Hello! I apologize if I’m asking something incredibly obvious, but even after scouring the Internet thoroughly, I was unable to find an answer to my question.
I discovered Algolia a few days ago and absolutely love the user-friendliness of it so far! I want to propose using Algolia instead of Elasticsearch in my company for future projects, but before I can even start thinking about that, I’d need to know how to perform one extremely common task that we do in Elasticsearch for nearly all of our clients.
That extremely common request is being able to find search results containing kanji by actually searching only by the kanji’s reading, either written in hiragana or katakana.
For example, a simple sentence of 「今日はいい天気ですね。」 should be searchable by searching for 「きょう」 or 「てんき」 (in case of hiragana), and 「キョウ」 or 「テンキ」 (in case of katakana), even though these characters are not present in the original sentence at all. In Elasticsearch, I believe we were leveraging the power of Kuromoji plugin to do this sort of substitution.
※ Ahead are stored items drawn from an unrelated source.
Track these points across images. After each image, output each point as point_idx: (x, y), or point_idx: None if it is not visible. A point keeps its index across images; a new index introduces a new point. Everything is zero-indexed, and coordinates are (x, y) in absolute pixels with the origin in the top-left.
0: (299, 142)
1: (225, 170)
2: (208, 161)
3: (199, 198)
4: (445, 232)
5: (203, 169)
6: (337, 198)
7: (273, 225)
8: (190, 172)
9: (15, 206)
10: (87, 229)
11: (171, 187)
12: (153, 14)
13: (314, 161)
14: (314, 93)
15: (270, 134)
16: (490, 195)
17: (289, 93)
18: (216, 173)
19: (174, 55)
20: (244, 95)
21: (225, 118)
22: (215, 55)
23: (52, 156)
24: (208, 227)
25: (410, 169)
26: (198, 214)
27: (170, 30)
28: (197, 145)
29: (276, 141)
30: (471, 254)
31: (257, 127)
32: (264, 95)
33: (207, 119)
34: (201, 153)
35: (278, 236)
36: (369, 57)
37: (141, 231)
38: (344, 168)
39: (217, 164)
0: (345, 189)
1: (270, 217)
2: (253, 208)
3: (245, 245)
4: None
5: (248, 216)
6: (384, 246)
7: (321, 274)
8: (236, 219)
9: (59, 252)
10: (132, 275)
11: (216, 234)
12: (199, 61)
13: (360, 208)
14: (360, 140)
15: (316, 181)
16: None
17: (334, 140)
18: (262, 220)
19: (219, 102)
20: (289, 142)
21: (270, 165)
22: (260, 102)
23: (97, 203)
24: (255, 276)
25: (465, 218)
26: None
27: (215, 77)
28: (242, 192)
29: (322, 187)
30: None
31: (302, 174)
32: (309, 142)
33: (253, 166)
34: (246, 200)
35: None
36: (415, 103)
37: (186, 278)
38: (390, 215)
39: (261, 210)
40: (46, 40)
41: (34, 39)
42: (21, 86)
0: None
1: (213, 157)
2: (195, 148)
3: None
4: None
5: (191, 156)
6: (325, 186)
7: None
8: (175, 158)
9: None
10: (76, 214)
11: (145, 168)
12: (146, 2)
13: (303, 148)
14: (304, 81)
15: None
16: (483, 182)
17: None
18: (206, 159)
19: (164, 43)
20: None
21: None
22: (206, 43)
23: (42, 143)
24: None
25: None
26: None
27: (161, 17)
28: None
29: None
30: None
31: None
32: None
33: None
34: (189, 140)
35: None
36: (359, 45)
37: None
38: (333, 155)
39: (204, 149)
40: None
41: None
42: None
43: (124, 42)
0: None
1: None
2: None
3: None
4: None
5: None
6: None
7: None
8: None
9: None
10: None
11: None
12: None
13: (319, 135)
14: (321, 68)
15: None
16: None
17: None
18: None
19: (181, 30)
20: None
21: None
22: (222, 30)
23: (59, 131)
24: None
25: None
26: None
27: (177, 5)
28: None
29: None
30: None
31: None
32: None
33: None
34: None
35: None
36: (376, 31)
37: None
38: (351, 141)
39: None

I was wondering if this sort of text processing is possible in Algolia as well? I can think of two possibilities right now, both with their own drawbacks:
- Attempt to convert the entire string from kanji to kana (or both kanas) before storing them in Algolia, and store each string in three separate variants: kanji, hiragana, katakana. I wonder if that would affect the accuracy of search results in case user searches for 「天気」 but 「きょう」 (one term in kanji, one term in hiragana), since each of the three string variants would have different priority/preference configured in Algolia, even though the priority should be the same.
- “Teach” Algolia of various kanji reading by uploading a massive list of synonyms. But would that really work?
Are there better options than these two? Thank you so much for answering!